SOCIEDAD › LA VIDA COTIDIANA DE LA ANTARTIDA

El monopolio del blanco

El viento que impide caminar. La cocina como secreto para evitar bajones anímicos. La escuela, las tareas, las diversiones.

Desde la Base Marambio

Su silbido se escucha desde todas partes. La intensidad de su sonido sube y baja en una sucesión constante aunque sin sentido. Paredes y vidrios tiemblan ante su fuerza y, cada tanto, el ruido de algo que se golpea o se rompe acompaña el final de uno de sus picos. El viento, de él se trata, hace aún más frío al frío de la Antártida, y por eso es una de las características que mejor la describen. No sólo por lo curioso que tiene como fenómeno climático, sino porque buena parte de la vida diaria en las bases del continente blanco pende del hilo de sus caprichos: si sopla a una velocidad mayor a los 80 kilómetros por hora, quedan suspendidos todos los trabajos y las actividades que se realizan al aire libre, se restringe al mínimo la salida de las edificaciones, se suspenden las clases en la escuela, y se pierde la señal de televisión.

Entonces, lo cotidiano queda limitado a lo que pueda ocurrir bajo techo. Pero para ésa, como para muchas otras situaciones que en cualquier otra parte serían extrañas y aquí son frecuentes, existen planes, previsiones. Marcelo Jacob es el maestro de los últimos tres años de la escuela primaria de la Base Esperanza y en medio de un recreo cuenta que “cuando el viento alcanza esas velocidades, ya está estipulado que los chicos no tienen que venir a clases”. No obstante, las ráfagas no son el camino al ocio para los estudiantes antárticos. “Esos días, nosotros les pasamos por teléfono las tareas a los alumnos, y las controlamos cuando el clima mejora y pueden volver a cursar”, completa Jacob, mientras su esposa y también maestra, Carina Franco, le da la merienda a la reducida población del establecimiento, que no llega a la decena.

****************

Repite sin cambios el pasaje del texto sobre la vida cotidiana en la Antártida que comienza con "Su silbido se" y sigue hasta "señal de televisión.". Las líneas forman un material aparte, independiente del texto.

****************

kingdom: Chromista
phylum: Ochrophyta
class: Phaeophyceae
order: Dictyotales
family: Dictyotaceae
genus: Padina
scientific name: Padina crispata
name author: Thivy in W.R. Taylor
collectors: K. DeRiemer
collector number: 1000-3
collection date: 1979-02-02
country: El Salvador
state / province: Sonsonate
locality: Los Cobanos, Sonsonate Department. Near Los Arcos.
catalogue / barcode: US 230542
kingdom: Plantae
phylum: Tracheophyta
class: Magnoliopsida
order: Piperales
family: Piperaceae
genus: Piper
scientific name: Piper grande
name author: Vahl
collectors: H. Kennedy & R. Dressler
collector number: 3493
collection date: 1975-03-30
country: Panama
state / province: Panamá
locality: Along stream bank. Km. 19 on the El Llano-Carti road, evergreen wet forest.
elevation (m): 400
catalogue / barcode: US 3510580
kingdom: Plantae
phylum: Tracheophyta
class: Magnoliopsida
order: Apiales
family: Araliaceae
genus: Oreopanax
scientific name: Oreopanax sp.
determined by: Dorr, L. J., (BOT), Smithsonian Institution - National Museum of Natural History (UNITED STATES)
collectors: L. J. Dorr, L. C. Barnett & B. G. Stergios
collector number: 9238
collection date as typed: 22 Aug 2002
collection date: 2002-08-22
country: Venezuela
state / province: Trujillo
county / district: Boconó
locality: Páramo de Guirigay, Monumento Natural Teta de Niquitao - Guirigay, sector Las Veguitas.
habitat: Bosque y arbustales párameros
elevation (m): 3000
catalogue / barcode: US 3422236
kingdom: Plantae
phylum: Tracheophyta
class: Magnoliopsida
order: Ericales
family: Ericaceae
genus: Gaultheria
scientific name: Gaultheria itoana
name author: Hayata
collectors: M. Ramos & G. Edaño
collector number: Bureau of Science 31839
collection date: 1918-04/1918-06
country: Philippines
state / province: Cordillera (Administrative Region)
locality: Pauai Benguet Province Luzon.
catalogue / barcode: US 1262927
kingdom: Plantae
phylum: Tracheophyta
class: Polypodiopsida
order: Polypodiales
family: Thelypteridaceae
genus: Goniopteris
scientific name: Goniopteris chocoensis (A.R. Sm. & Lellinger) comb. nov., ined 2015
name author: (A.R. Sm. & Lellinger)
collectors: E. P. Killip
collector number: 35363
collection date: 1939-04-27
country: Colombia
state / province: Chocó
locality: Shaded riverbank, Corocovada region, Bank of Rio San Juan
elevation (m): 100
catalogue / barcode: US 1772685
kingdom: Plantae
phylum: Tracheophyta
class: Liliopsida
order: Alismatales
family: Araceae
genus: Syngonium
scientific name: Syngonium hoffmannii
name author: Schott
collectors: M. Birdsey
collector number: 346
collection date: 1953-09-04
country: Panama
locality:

****************

- [Respuesta correcta]:
Su silbido se escucha desde todas partes. La intensidad de su sonido sube y baja en una sucesión constante aunque sin sentido. Paredes y vidrios tiemblan ante su fuerza y, cada tanto, el ruido de algo que se golpea o se rompe acompaña el final de uno de sus picos. El viento, de él se trata, hace aún más frío al frío de la Antártida, y por eso es una de las características que mejor la describen. No sólo por lo curioso que tiene como fenómeno climático, sino porque buena parte de la vida diaria en las bases del continente blanco pende del hilo de sus caprichos: si sopla a una velocidad mayor a los 80 kilómetros por hora, quedan suspendidos todos los trabajos y las actividades que se realizan al aire libre, se restringe al mínimo la salida de las edificaciones, se suspenden las clases en la escuela, y se pierde la señal de televisión.